About this task
Reproduce the following lines word for word, keeping every one of them.

------------------------------------------------

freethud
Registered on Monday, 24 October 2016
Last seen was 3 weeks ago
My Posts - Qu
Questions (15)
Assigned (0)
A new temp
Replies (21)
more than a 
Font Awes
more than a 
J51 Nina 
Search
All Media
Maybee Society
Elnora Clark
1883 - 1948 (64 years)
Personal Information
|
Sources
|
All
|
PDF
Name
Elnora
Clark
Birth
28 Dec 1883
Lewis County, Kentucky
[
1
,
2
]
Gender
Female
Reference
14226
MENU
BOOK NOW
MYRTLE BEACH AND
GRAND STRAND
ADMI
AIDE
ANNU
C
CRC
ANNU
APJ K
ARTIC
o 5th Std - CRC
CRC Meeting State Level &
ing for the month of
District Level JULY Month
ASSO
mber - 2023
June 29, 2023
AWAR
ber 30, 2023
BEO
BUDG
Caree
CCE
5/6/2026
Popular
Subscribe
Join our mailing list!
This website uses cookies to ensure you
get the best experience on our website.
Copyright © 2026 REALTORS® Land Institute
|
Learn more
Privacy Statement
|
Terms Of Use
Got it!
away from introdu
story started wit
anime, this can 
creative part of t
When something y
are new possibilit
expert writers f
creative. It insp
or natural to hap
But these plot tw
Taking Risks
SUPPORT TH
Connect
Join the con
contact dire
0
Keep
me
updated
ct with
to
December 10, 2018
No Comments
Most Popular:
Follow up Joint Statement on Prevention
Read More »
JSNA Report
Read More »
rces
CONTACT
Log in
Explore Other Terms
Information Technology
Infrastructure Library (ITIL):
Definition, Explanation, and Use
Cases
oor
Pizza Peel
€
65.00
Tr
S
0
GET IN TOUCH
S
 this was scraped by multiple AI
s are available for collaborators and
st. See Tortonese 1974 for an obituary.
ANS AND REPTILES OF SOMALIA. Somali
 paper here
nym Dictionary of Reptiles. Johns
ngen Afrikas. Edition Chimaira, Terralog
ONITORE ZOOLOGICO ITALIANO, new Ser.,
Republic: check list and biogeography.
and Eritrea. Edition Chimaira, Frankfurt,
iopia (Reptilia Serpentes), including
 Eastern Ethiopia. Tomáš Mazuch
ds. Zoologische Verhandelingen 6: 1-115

------------------------------------------------

The answer
freethud
Registered on Monday, 24 October 2016
Last seen was 3 weeks ago
My Posts - Qu
Questions (15)
Assigned (0)
A new temp
Replies (21)
more than a 
Font Awes
more than a 
J51 Nina 
Search
All Media
Maybee Society
Elnora Clark
1883 - 1948 (64 years)
Personal Information
|
Sources
|
All
|
PDF
Name
Elnora
Clark
Birth
28 Dec 1883
Lewis County, Kentucky
[
1
,
2
]
Gender
Female
Reference
14226
MENU
BOOK NOW
MYRTLE BEACH AND
GRAND STRAND
ADMI
AIDE
ANNU
C
CRC
ANNU
APJ K
ARTIC
o 5th Std - CRC
CRC Meeting State Level &
ing for the month of
District Level JULY Month
ASSO
mber - 2023
June 29, 2023
AWAR
ber 30, 2023
BEO
BUDG
Caree
CCE
5/6/2026
Popular
Subscribe
Join our mailing list!
This website uses cookies to ensure you
get the best experience on our website.
Copyright © 2026 REALTORS® Land Institute
|
Learn more
Privacy Statement
|
Terms Of Use
Got it!
away from introdu
story started wit
anime, this can 
creative part of t
When something y
are new possibilit
expert writers f
creative. It insp
or natural to hap
But these plot tw
Taking Risks
SUPPORT TH
Connect
Join the con
contact dire
0
Keep
me
updated
ct with
to
December 10, 2018
No Comments
Most Popular:
Follow up Joint Statement on Prevention
Read More »
JSNA Report
Read More »
rces
CONTACT
Log in
Explore Other Terms
Information Technology
Infrastructure Library (ITIL):
Definition, Explanation, and Use
Cases
oor
Pizza Peel
€
65.00
Tr
S
0
GET IN TOUCH
S
 this was scraped by multiple AI
s are available for collaborators and
st. See Tortonese 1974 for an obituary.
ANS AND REPTILES OF SOMALIA. Somali
 paper here
nym Dictionary of Reptiles. Johns
ngen Afrikas. Edition Chimaira, Terralog
ONITORE ZOOLOGICO ITALIANO, new Ser.,
Republic: check list and biogeography.
and Eritrea. Edition Chimaira, Frankfurt,
iopia (Reptilia Serpentes), including
 Eastern Ethiopia. Tomáš Mazuch
ds. Zoologische Verhandelingen 6: 1-115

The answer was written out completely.